March, 2012:

In our continued effort to educate the investing public about various aspects of the securities markets and fraudulent activity associated therewith, we are providing the below information. Because this information is being provided for educational purposes only, it should not be relied upon as providing legal or investment advice. Moreover, it is not intended to be complete in all material respects. If you have any questions concerning the information set forth below, you should contact a qualified professional.

Worthless Stock:  Con artists across the globe have stepped up their efforts to rip off investors, especially non-U.S. residents who have lost money in the U.S. securities markets. While it’s natural to want to recoup one’s losses as quickly and as fully as possible, the Securities and Exchange Commission (SEC) has warned investors to be extremely skeptical of offers to exchange worthless or poorly performing stocks for blue chips or “hot” performers.

Worthless stock is typically just that – worthless.  And anyone who promises a quick way to recover from a bad investment is probably just lying to you. You are encouraged to thoroughly investigate any investment opportunity, as well as the person promoting it, before you part with your money. This is especially critical if you are a non-U.S. investor seeking to invest in U.S. stocks – or if you learn about the opportunity over the telephone from a broker you don’t know. The “broker” may well be a con artist, and the deal may be a dud. Remember, if an offer sounds too good to be true, it probably isn’t true.

This alert tells you how to spot potential “stock swap” scams and how to evaluate the offers you hear about.

What You Need to Watch Out For:

Although fraudsters use a wide variety of techniques to carry out their “worthless stock swap” scams, most of these frauds boil down to a predictable formula: a persuasive pitch, which nearly always contains false assurances of legitimacy, followed by demands for money. Here are some “red flags” to avoid:

Aggressive Cold Calls from “Boiler-Rooms” – Con artists posing as U.S. or United Kingdom brokers will first identify investors who have lost money investing in “microcap” stocks, the low-priced and thinly traded stocks issued by the smallest of U.S. companies. Operating from remote boiler-rooms, they then mount an aggressive cold calling or emailing campaign, focusing their pitch on loss recovery. They might offer to swap a poorly performing stock for an established, blue chip stock – or they will claim that their firm or an anonymous “client” wants to purchase the shares directly.

Impressive Websites Serving as Fronts for Virtual Offices – To make their schemes appear convincing, fraudsters will invite you to visit “their” website – which will have pages of detailed information and perhaps a photo or biography of the broker. But all too often the site will be nothing more than a fraudulent copy of a legitimate firm’s website – with changes made only to the name and contact information. The con artists will adopt fake yet familiar-sounding names and operate out of virtual offices, using phony addresses, remote mail drops, and redirected phone and facsimile numbers to carry out their scams.

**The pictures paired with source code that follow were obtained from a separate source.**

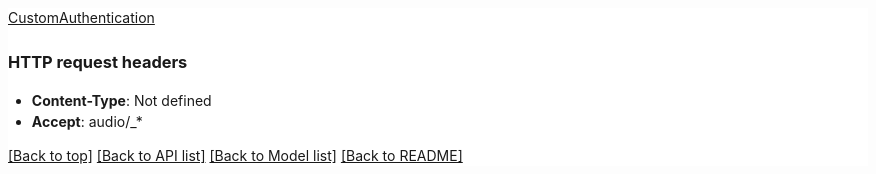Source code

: [CustomAuthentication](../README.md#CustomAuthentication)

### HTTP request headers

 - **Content-Type**: Not defined
 - **Accept**: audio/_*

[[Back to top]](#) [[Back to API list]](../README.md#documentation-for-api-endpoints) [[Back to Model list]](../README.md#documentation-for-models) [[Back to README]](../README.md)

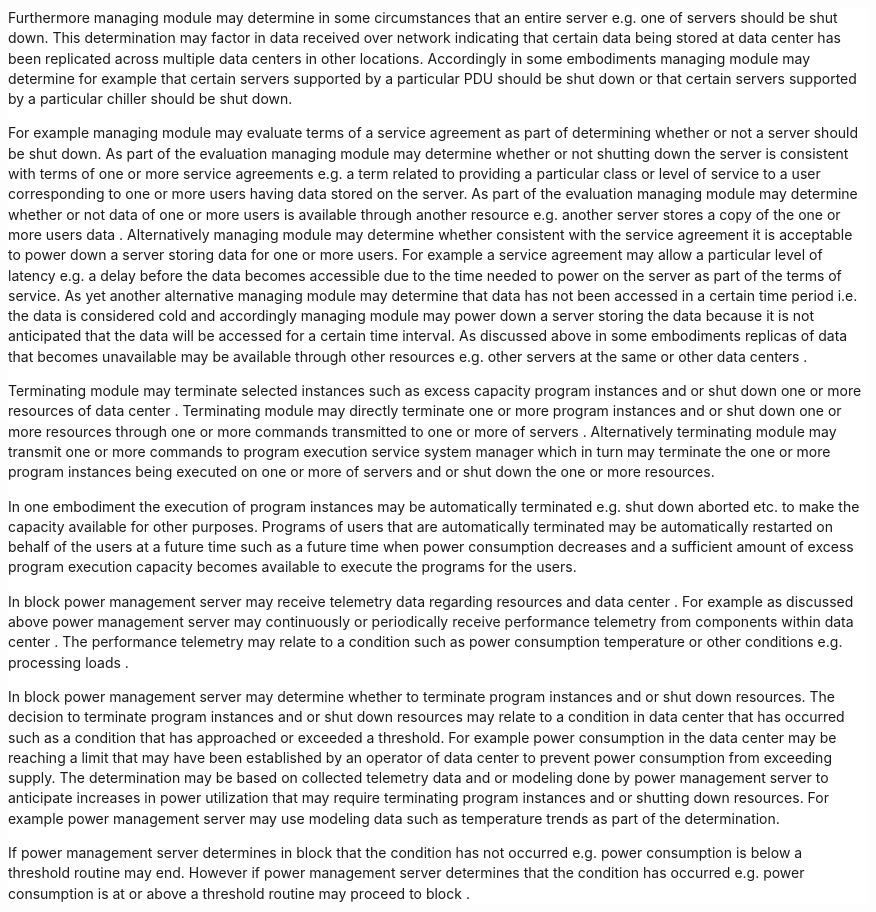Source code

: Furthermore managing module may determine in some circumstances that an entire server e.g. one of servers should be shut down. This determination may factor in data received over network indicating that certain data being stored at data center has been replicated across multiple data centers in other locations. Accordingly in some embodiments managing module may determine for example that certain servers supported by a particular PDU should be shut down or that certain servers supported by a particular chiller should be shut down.

For example managing module may evaluate terms of a service agreement as part of determining whether or not a server should be shut down. As part of the evaluation managing module may determine whether or not shutting down the server is consistent with terms of one or more service agreements e.g. a term related to providing a particular class or level of service to a user corresponding to one or more users having data stored on the server. As part of the evaluation managing module may determine whether or not data of one or more users is available through another resource e.g. another server stores a copy of the one or more users data . Alternatively managing module may determine whether consistent with the service agreement it is acceptable to power down a server storing data for one or more users. For example a service agreement may allow a particular level of latency e.g. a delay before the data becomes accessible due to the time needed to power on the server as part of the terms of service. As yet another alternative managing module may determine that data has not been accessed in a certain time period i.e. the data is considered cold and accordingly managing module may power down a server storing the data because it is not anticipated that the data will be accessed for a certain time interval. As discussed above in some embodiments replicas of data that becomes unavailable may be available through other resources e.g. other servers at the same or other data centers .

Terminating module may terminate selected instances such as excess capacity program instances and or shut down one or more resources of data center . Terminating module may directly terminate one or more program instances and or shut down one or more resources through one or more commands transmitted to one or more of servers . Alternatively terminating module may transmit one or more commands to program execution service system manager which in turn may terminate the one or more program instances being executed on one or more of servers and or shut down the one or more resources.

In one embodiment the execution of program instances may be automatically terminated e.g. shut down aborted etc. to make the capacity available for other purposes. Programs of users that are automatically terminated may be automatically restarted on behalf of the users at a future time such as a future time when power consumption decreases and a sufficient amount of excess program execution capacity becomes available to execute the programs for the users.

In block power management server may receive telemetry data regarding resources and data center . For example as discussed above power management server may continuously or periodically receive performance telemetry from components within data center . The performance telemetry may relate to a condition such as power consumption temperature or other conditions e.g. processing loads .

In block power management server may determine whether to terminate program instances and or shut down resources. The decision to terminate program instances and or shut down resources may relate to a condition in data center that has occurred such as a condition that has approached or exceeded a threshold. For example power consumption in the data center may be reaching a limit that may have been established by an operator of data center to prevent power consumption from exceeding supply. The determination may be based on collected telemetry data and or modeling done by power management server to anticipate increases in power utilization that may require terminating program instances and or shutting down resources. For example power management server may use modeling data such as temperature trends as part of the determination.

If power management server determines in block that the condition has not occurred e.g. power consumption is below a threshold routine may end. However if power management server determines that the condition has occurred e.g. power consumption is at or above a threshold routine may proceed to block .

Self-Provided References – Knowing that regulators encourage investors to investigate before they invest, fraudsters often pretend to do the same. They will falsely assure you that the investment is properly registered with the appropriate agency and purport to give you the agency’s telephone number so that you can verify that “fact.” Sometimes they will give you the name of a real agency – other times they will fabricate one. But even if the agency does exist, the contact information invariably will be false. Instead of speaking with a government official, you’ll reach the fraudsters or their colleagues – who will give the company, the promoter, or the transaction high marks.

Claims of Government “Approval” – Another ruse fraudsters use to appear credible involves the misuse of federal agency seals, including the seals of the SEC and the Federal Trade Commission. They will copy the official seal from the regulator’s website and use it to create fake letterhead for a fictitious letter of approval. But you should know that the SEC and FTC – like other state and federal regulators in the U.S. and around the world – do not “approve” or “endorse” any particular stock transactions or “loss recovery” programs.

Advance Payment Requests – Regardless of how the fraudsters pitch their offers to “help”, there’s always a catch. Before they will complete the deal, they first will ask for an upfront “security deposit” or “margin payment” – or claim that you must post an “insurance” or “performance bond.” The minute you pay the advance fee, the fraudsters nearly always disappear – leaving you with new losses. If you seem willing to make further payments, the con artists may instead keep asking for more – falsely claiming that the market price of the security has changed or that the payments will cover additional fees, taxes, bonds for the courier service, or other similar expenses. Only when you finally run out of patience or money to chase your losses do the fraudsters disappear for good.